We now skip forward several years to the days of New Prentisstown ruled again by Mayor Prentiss. Already you know the events that lead up to this. The Mayor wanted control over the Spackle because of a war long which had happened long before. He made Todd and his son Davy, along with others, brand all the Spackle with a band.”
“Wait, Todd helped brand the Spackle. I thought he was the good one in all of this!”
“My dear girl you did not live then. Mayor Prentiss was manipulative. He could control people with his noise. He used it as a weapon. Viola couldn’t understand it at first but after she came to understand that the Mayor had convinced Todd to so something so cruel but she could forgive him because of what he did after and his regret.”
My Nan reclines into the chair and I do the same. I feel a spring which has been knocked out of place. I’m about to adjust my position but my Nan continues the story so I sit tight.
She continues to tell me about the cruelty of the Mayor and his desire to kill all the women. I learn that he put a slow acting poison in the band to kill them and to this I burst out, “What why would he do that! Have you still got the poison in your band? Are you ill?” I cried images running through my head.
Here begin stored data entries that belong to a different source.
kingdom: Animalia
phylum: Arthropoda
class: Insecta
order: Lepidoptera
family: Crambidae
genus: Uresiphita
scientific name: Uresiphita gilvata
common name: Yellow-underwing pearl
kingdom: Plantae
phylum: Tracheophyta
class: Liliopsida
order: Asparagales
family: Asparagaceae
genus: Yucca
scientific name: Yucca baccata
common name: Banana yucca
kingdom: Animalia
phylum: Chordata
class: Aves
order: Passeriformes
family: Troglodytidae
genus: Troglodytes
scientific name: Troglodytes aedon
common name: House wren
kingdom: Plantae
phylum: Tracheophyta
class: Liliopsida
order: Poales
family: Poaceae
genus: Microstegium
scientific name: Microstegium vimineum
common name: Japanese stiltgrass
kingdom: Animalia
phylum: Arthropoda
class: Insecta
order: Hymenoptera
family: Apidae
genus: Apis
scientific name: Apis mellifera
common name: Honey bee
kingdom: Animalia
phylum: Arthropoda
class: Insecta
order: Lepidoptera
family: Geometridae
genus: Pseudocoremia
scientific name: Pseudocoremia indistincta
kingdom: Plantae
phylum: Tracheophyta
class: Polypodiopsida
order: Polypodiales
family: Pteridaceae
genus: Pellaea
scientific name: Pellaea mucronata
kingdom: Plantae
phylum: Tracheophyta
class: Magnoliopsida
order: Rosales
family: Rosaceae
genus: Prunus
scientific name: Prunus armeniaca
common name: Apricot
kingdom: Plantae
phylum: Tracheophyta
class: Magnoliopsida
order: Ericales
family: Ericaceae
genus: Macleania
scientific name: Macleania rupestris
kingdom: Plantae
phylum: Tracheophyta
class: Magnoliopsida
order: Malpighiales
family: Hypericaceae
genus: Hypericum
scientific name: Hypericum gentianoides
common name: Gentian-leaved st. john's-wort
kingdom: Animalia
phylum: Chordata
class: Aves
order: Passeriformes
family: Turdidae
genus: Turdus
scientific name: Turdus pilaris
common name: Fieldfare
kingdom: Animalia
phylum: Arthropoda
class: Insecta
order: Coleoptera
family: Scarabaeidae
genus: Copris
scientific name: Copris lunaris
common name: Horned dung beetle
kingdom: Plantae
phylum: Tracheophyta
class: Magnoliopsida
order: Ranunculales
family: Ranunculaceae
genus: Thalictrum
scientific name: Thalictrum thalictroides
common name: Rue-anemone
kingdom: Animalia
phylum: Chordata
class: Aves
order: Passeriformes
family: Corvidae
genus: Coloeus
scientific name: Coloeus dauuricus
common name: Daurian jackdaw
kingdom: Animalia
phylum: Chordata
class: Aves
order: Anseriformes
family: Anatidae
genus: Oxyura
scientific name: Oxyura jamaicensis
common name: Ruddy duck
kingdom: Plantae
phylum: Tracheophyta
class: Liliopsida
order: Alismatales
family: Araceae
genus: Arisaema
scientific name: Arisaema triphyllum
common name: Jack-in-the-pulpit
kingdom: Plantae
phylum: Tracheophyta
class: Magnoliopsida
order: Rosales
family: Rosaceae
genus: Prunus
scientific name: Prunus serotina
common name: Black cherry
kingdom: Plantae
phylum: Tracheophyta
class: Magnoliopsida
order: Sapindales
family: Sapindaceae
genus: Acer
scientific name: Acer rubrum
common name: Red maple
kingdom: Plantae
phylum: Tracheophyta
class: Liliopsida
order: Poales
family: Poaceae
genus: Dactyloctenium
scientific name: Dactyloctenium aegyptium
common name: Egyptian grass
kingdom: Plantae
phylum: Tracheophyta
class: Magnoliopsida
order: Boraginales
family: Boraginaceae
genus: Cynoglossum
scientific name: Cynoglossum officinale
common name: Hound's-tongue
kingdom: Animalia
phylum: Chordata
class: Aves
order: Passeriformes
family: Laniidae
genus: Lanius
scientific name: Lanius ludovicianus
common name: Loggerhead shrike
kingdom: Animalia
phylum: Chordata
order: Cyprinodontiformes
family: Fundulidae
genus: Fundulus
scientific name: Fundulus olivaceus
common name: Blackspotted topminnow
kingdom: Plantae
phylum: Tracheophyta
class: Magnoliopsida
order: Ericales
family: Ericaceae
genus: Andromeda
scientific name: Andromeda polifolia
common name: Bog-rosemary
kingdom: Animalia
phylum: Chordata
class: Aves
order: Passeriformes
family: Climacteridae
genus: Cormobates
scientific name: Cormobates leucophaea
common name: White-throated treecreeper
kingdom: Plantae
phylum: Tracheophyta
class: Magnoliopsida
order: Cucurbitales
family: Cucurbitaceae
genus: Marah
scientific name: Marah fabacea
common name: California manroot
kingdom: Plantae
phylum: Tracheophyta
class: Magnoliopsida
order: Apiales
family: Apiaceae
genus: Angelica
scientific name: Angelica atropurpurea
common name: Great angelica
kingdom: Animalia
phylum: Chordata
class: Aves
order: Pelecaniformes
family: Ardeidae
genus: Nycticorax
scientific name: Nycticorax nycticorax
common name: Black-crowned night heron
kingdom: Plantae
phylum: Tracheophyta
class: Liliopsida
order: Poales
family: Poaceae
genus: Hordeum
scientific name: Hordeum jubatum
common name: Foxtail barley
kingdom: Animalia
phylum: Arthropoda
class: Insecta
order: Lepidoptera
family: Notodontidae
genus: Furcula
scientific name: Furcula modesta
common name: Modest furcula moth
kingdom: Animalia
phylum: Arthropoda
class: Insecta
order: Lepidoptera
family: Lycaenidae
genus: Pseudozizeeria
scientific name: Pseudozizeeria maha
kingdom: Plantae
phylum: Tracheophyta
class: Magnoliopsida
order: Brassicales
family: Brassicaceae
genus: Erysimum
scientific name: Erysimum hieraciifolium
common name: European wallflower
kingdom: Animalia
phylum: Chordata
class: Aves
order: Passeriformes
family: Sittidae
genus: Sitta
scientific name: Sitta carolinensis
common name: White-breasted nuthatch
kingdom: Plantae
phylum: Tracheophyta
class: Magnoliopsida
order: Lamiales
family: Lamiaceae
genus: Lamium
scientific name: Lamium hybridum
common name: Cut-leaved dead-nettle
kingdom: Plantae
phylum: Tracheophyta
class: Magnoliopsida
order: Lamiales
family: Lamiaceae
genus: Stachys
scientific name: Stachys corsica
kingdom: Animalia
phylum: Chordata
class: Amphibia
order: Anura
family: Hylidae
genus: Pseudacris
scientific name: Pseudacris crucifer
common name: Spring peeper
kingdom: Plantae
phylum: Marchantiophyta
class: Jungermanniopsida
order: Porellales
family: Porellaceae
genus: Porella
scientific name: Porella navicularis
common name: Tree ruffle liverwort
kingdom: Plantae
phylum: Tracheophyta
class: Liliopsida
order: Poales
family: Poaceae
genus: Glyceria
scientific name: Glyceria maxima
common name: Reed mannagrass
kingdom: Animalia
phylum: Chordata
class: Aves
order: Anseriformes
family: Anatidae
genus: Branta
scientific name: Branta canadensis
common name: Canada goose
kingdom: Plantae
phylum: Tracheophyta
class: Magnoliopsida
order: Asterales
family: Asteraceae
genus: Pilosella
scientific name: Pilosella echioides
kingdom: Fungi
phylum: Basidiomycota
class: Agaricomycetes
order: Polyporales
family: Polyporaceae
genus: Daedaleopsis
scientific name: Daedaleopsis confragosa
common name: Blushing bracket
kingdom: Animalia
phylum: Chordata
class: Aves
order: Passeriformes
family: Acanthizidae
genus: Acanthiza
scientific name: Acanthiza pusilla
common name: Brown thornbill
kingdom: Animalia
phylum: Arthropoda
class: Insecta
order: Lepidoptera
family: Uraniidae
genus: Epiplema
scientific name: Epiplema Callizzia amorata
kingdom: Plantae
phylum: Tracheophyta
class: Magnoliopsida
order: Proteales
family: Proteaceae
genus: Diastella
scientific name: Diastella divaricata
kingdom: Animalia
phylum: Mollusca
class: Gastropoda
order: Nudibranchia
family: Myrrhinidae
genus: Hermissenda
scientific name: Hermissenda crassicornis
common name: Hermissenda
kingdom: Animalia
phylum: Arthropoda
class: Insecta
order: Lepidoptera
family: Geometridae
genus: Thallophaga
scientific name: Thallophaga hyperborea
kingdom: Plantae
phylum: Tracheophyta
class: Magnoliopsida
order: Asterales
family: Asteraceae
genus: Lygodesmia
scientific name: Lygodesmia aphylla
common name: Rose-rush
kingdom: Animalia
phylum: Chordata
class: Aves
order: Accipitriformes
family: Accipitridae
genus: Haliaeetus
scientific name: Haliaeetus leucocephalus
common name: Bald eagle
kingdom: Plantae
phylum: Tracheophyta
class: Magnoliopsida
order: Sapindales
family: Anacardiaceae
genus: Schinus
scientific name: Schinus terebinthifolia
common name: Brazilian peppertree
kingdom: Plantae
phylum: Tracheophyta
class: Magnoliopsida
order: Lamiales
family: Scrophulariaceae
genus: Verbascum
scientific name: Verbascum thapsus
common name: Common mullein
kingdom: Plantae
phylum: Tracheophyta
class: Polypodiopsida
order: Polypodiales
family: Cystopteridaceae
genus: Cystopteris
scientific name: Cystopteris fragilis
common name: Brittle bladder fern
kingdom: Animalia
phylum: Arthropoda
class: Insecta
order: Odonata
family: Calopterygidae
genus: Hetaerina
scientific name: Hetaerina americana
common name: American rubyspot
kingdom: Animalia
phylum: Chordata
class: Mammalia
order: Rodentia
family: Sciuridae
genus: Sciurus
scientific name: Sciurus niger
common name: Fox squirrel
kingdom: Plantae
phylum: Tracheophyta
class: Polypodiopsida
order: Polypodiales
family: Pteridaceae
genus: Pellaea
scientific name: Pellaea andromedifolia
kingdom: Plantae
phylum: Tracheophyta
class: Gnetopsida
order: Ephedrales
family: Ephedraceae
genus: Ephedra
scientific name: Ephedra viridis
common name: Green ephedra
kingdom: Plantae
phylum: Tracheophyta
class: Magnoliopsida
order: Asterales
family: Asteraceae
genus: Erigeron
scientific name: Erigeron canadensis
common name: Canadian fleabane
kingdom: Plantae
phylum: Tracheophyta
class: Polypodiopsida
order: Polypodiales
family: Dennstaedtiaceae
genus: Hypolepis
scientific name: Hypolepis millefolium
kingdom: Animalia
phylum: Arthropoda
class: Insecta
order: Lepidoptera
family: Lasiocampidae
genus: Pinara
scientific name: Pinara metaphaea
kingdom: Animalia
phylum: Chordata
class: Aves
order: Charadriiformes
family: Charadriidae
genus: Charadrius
“No, not at all don’t worry! I was one of the first ones to take the cure that the Mayor gave out-”
“Wait a minute, the Mayor gave out the cure, I thought he wanted to kill the women?” I interrupt.
“Fliss, dear I said it was confusing, but you have to understand that the Mayor was actually doing a lot for Todd. For the Mayor, Todd had become the son he had always wanted. Brave, clever he had all the characteristics that the Mayor had wanted Davy to possess.”
I picture it in my mind and I see now why the Mayor would have helped. I had seen Viola with her band even in her old age now and I know Todd would want to save her. I sit there in silence. What can I say?
It’s hard to come to terms with it. Life seems much less complicated now. Before I had thought that it was only the violence and the war they had to deal with but now I see it must have been very difficult to choose a side and to do the right thing or to even no what was the right thing. I actually find tears welling up in my eyes. Real tears.
My grandmother sees me and says, “I’ll tell you what though, I personally have seen Viola’s caring side and I know that she would never do anything which she considered not the right thing to do.”
“What do you mean? Have you met her or something.”
“Once but she won’t remember me. It was a long, long time ago. When she worked with Mistress Coyle I was one of the girls she treated at the healing house and she was very good. After that things got very complicated but she really developed herself and her character. And if there is one thing you should ever, ever remember about Todd and Viola is that it is they should be two people you always look up to because they were the only two people who others could trust.”